Entrepreneurs worry about competition all the time. And they’re correct in doing so. I think the “focus on customers, ignore competition” is a terrible business advice. Customers will never ask you to introduce switching costs, yet that’s precisely what businesses should do in order to be profitable for a non-trivial amount of time.
In my last article, I wrote about how an entrepreneur should go about creating a legal monopoly via network effects and economic moats. In this article, I’ll talk about how even legal monopolies get killed.
What kills them is not direct competitors (after all, they’re monopolies). They usually get killed as a collateral damage while someone else is doing their thing.
Vectors of competition
Entrepreneurs usually dislike direct competition. Colgate competes with Pepsodent. Coca-Cola competes with Pepsi. Mac competes with Windows. You compete with that-company-with-bad-products-and-worse-customer-service. You get the drift.
However, if you ask customers about what alternatives they have for your products, they’ll amaze you with their responses. For VWO, our competition isn’t so much other A/B testing products, but deciding via opinions or gut feeling.
Customers care about their life, needs, family, happiness, and progress. Using your products is definitely not on their life’s bucket list. In fact, using products or technology is an extra effort for them. The best radio is not a radio – it’s simply a room full of sound waves.
When customers abandon legal monopolies, they usually do not switch to direct competitors. They’ll switch to things that allow them to live their life as they want – with or without products from either you or your competitors.

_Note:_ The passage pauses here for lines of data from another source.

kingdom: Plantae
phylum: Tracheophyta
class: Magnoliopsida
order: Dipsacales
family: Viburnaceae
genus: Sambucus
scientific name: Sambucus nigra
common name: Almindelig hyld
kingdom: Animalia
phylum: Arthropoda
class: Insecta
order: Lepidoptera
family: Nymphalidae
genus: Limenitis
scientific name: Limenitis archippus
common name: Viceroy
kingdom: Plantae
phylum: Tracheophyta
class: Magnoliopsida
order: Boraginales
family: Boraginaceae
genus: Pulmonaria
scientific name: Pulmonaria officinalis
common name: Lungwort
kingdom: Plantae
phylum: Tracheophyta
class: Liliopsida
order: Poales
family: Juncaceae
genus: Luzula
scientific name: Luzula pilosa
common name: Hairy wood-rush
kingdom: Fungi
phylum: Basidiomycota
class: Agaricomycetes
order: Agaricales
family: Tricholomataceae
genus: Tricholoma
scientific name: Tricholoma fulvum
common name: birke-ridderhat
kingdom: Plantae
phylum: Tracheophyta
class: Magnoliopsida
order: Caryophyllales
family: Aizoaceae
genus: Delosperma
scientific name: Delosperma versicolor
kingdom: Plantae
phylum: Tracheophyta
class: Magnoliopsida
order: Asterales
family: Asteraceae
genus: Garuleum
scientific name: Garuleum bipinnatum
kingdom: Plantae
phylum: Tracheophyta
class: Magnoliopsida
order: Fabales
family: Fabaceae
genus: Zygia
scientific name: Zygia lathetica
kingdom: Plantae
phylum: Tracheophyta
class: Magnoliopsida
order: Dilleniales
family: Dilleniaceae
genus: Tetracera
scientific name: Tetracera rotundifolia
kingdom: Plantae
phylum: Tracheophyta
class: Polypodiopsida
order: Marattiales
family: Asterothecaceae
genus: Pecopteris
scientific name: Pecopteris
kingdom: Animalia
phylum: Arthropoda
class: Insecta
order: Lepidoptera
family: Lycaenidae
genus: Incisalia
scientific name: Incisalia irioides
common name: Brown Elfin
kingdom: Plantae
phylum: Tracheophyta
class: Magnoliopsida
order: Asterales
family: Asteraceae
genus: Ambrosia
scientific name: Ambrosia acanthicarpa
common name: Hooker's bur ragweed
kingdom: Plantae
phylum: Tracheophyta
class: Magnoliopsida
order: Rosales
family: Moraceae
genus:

Say, for example, if you sell best radios in town, your customers will likely switch to Apple Music and not other radios.
So, if you are the number 1 product in the market, your customers are switching to products that you never even considered as a competition. You laughed at them as toys, until it was too late.
The biggest competition comes from people who compete on a different vector.
You want to make money, someone else wants to make an impact.
You want to make an impact, someone else wants to become famous.
You want to become famous, someone else is just having fun.
— Paras Chopra (@paraschopra) January 24, 2018
There are numerous examples of competition coming from a totally unanticipated vector and unintentionally destroying a legal monopoly:
- Linux vs Windows. Who would have thought that a student trying to learn OS fundamentals will take away billions of dollars from Microsoft in the server market?
- Wikipedia vs Britannica. Who would have thought a group of unpaid volunteers can create world’s largest and most comprehensive encyclopedia?
- Altavista vs Google. Who would have thought that one simple algorithm by two grad students will disrupt an established market leader?
- Match sticks vs Mobile phone. I know someone who is in the business of supplying chemicals to the matchstick industry. He says his industry is dying because people in small towns aren’t buying matchsticks for cigarettes because their smoking breaks have been replaced by watching videos on phones! Mobile phone companies certainly did not mean to kill the match stick industry
Of course, as per the news yesterday, the #1 payments platform in India (Paytm) is feeling threatened when the #1 communications app in India (WhatsApp) integrated payments. Who would have thought that competition for a payments platform will come from a messaging app?
So remember: starting a business is hard, growing it is harder and keeping it alive is almost impossible. Only the paranoid survive, but it has its cost in terms of psychological unrest (that not many talk about!)